▶ **ACTIVITY**
Please reproduce the rows below, starting at the line that contains "https://www.dotfmp.com/tweet?" and ending after the line that contains "https://freestuffdirect.net/gotourl.php?".

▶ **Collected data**
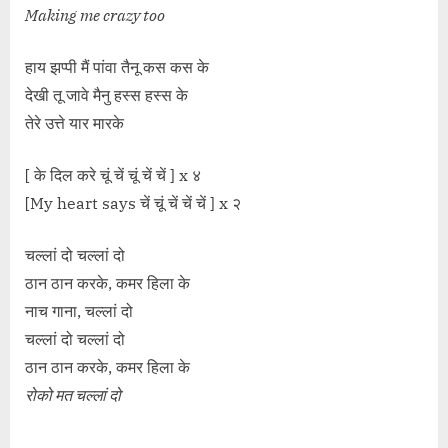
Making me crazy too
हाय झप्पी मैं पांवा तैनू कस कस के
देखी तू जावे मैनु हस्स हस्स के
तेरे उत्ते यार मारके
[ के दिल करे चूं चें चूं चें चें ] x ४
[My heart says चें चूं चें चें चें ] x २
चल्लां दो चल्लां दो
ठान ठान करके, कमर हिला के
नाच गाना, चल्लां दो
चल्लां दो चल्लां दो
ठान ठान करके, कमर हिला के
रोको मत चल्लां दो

---

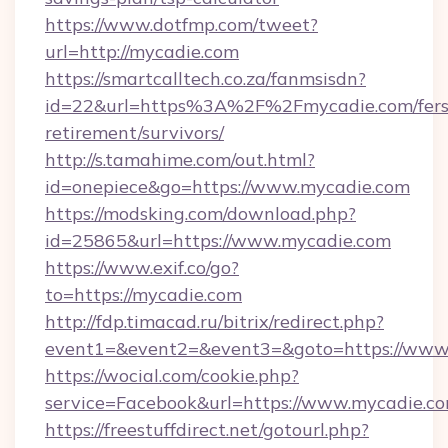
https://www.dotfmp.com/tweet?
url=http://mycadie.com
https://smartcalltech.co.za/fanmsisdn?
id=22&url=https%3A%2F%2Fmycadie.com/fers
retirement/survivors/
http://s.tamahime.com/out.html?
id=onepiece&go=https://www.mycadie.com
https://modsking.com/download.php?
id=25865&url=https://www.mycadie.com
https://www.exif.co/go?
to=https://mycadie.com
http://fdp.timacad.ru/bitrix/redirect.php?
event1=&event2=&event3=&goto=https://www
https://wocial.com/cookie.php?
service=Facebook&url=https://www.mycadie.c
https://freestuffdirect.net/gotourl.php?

▶ **TASK RESPONSE**
https://www.dotfmp.com/tweet?
url=http://mycadie.com
https://smartcalltech.co.za/fanmsisdn?
id=22&url=https%3A%2F%2Fmycadie.com/fers
retirement/survivors/
http://s.tamahime.com/out.html?
id=onepiece&go=https://www.mycadie.com
https://modsking.com/download.php?
id=25865&url=https://www.mycadie.com
https://www.exif.co/go?
to=https://mycadie.com
http://fdp.timacad.ru/bitrix/redirect.php?
event1=&event2=&event3=&goto=https://www
https://wocial.com/cookie.php?
service=Facebook&url=https://www.mycadie.c
https://freestuffdirect.net/gotourl.php?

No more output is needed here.